ASSIGNMENT: Set down the text of every entry below precisely and line by line, leaving the pictures out of your answer.

━━ PROVIDED DATA ━━

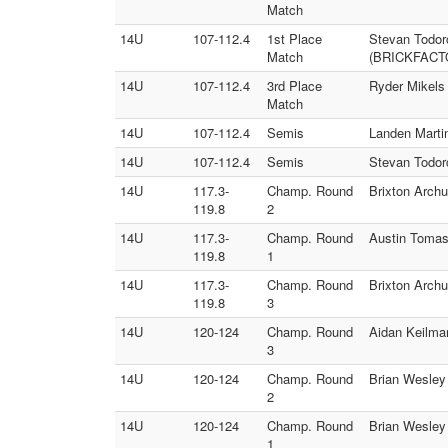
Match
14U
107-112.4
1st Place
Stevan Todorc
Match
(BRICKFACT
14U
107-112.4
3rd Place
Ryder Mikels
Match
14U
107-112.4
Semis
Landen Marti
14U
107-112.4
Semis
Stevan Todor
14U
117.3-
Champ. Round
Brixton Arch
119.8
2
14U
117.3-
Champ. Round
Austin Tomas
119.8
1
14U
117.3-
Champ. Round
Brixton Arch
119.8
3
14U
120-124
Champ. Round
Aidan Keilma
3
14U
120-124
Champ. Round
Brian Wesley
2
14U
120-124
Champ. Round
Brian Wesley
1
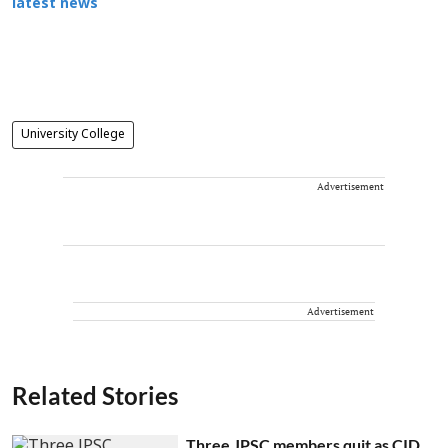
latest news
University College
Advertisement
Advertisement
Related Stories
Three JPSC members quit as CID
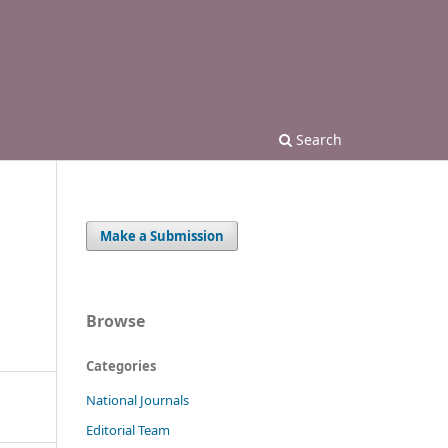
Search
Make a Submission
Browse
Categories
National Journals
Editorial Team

━━━

REPLY:
Match
14U
107-112.4
1st Place
Stevan Todorc
Match
(BRICKFACT
14U
107-112.4
3rd Place
Ryder Mikels
Match
14U
107-112.4
Semis
Landen Marti
14U
107-112.4
Semis
Stevan Todor
14U
117.3-
Champ. Round
Brixton Arch
119.8
2
14U
117.3-
Champ. Round
Austin Tomas
119.8
1
14U
117.3-
Champ. Round
Brixton Arch
119.8
3
14U
120-124
Champ. Round
Aidan Keilma
3
14U
120-124
Champ. Round
Brian Wesley
2
14U
120-124
Champ. Round
Brian Wesley
1
latest news
University College
Advertisement
Advertisement
Related Stories
Three JPSC members quit as CID
Search
Make a Submission
Browse
Categories
National Journals
Editorial Team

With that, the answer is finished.